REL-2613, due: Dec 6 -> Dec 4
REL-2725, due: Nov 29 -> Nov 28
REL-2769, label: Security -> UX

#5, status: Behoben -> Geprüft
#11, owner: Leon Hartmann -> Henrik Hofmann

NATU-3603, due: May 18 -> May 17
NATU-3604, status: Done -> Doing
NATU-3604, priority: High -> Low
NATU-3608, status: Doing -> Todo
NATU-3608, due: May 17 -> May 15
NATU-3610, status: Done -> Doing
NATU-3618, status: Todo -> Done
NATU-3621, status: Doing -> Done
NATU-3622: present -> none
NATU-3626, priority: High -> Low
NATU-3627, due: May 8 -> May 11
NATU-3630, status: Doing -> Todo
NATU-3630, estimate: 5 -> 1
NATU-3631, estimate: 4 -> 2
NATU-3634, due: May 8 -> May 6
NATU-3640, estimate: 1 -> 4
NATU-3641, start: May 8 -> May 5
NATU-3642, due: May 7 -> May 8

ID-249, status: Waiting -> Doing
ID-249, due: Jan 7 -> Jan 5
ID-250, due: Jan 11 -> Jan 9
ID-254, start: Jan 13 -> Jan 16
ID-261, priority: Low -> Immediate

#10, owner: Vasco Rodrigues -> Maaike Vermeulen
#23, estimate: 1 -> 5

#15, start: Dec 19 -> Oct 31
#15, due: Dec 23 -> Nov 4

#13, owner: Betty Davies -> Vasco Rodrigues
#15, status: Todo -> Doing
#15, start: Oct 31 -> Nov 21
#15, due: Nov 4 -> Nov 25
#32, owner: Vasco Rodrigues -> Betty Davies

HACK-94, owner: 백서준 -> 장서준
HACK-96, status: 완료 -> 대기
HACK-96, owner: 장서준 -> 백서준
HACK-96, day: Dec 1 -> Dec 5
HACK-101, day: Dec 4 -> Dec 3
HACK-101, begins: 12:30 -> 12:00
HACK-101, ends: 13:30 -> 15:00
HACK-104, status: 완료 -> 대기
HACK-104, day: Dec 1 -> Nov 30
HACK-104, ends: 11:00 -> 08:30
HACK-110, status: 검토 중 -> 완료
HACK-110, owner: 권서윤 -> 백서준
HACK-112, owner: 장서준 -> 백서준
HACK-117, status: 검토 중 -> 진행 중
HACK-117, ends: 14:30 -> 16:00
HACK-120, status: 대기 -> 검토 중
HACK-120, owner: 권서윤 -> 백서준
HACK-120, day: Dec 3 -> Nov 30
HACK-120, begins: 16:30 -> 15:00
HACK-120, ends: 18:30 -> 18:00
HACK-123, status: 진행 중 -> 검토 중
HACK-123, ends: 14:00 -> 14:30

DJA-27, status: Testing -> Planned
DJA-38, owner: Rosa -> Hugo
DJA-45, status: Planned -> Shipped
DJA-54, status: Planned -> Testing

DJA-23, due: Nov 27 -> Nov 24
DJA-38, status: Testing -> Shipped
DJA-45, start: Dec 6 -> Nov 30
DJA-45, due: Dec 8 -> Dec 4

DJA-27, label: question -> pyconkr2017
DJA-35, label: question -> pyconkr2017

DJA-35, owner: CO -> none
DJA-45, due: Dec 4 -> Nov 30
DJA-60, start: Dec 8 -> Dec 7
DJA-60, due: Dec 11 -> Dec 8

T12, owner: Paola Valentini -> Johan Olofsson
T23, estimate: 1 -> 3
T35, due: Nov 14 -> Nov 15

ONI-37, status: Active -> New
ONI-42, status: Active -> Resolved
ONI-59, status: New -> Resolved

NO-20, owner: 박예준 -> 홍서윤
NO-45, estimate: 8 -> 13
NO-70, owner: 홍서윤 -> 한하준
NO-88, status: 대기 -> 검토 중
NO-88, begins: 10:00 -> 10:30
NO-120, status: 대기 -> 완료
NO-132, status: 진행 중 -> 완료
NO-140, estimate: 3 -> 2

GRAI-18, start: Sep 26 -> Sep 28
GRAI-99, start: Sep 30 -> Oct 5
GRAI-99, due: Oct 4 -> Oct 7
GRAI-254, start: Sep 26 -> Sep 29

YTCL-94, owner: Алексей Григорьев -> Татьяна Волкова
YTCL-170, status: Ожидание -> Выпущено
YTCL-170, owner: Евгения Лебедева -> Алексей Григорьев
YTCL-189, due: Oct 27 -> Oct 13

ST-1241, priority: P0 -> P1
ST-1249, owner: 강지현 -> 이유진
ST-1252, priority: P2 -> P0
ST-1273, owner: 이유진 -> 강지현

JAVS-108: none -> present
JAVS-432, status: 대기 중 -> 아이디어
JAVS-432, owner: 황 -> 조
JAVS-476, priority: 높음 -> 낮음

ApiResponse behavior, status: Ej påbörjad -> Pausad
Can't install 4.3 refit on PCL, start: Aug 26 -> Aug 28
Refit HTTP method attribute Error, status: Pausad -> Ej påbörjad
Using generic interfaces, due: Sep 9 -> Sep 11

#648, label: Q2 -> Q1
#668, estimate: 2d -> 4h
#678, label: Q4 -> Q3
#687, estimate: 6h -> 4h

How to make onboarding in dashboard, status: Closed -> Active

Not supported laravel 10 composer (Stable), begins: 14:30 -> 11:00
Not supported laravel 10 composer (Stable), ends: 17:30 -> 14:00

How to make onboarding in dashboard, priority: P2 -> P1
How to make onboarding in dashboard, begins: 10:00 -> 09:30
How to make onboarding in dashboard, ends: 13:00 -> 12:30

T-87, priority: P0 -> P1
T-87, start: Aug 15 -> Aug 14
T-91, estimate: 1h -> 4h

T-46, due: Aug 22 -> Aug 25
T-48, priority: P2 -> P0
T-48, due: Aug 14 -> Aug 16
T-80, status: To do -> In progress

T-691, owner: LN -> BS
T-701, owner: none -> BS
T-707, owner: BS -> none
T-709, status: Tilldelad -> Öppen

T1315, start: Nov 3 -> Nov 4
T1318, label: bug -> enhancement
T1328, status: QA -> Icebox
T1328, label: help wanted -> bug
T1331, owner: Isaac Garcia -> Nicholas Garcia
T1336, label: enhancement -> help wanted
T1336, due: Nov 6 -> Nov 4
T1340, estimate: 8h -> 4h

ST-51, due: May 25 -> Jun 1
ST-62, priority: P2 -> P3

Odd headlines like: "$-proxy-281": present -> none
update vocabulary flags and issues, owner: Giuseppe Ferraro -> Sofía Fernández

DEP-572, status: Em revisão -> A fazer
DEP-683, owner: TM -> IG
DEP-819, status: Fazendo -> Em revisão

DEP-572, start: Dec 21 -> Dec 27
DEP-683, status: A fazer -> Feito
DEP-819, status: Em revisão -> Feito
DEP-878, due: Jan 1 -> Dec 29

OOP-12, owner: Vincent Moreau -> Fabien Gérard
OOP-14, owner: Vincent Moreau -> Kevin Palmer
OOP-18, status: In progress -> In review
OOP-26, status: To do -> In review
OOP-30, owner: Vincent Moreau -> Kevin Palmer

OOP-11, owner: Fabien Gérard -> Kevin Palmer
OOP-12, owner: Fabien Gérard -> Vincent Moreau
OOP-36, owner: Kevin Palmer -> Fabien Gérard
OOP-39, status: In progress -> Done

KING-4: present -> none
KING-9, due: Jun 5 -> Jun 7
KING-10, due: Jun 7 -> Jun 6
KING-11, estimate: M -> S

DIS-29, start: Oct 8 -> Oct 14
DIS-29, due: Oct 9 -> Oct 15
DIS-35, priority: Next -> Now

Written task:
The lines to retype run from the start of the entries through the line containing "#15, due: Nov 4 -> Nov 25"; reproduce them exactly and add nothing.

Answer for the task:
REL-2613, due: Dec 6 -> Dec 4
REL-2725, due: Nov 29 -> Nov 28
REL-2769, label: Security -> UX

#5, status: Behoben -> Geprüft
#11, owner: Leon Hartmann -> Henrik Hofmann

NATU-3603, due: May 18 -> May 17
NATU-3604, status: Done -> Doing
NATU-3604, priority: High -> Low
NATU-3608, status: Doing -> Todo
NATU-3608, due: May 17 -> May 15
NATU-3610, status: Done -> Doing
NATU-3618, status: Todo -> Done
NATU-3621, status: Doing -> Done
NATU-3622: present -> none
NATU-3626, priority: High -> Low
NATU-3627, due: May 8 -> May 11
NATU-3630, status: Doing -> Todo
NATU-3630, estimate: 5 -> 1
NATU-3631, estimate: 4 -> 2
NATU-3634, due: May 8 -> May 6
NATU-3640, estimate: 1 -> 4
NATU-3641, start: May 8 -> May 5
NATU-3642, due: May 7 -> May 8

ID-249, status: Waiting -> Doing
ID-249, due: Jan 7 -> Jan 5
ID-250, due: Jan 11 -> Jan 9
ID-254, start: Jan 13 -> Jan 16
ID-261, priority: Low -> Immediate

#10, owner: Vasco Rodrigues -> Maaike Vermeulen
#23, estimate: 1 -> 5

#15, start: Dec 19 -> Oct 31
#15, due: Dec 23 -> Nov 4

#13, owner: Betty Davies -> Vasco Rodrigues
#15, status: Todo -> Doing
#15, start: Oct 31 -> Nov 21
#15, due: Nov 4 -> Nov 25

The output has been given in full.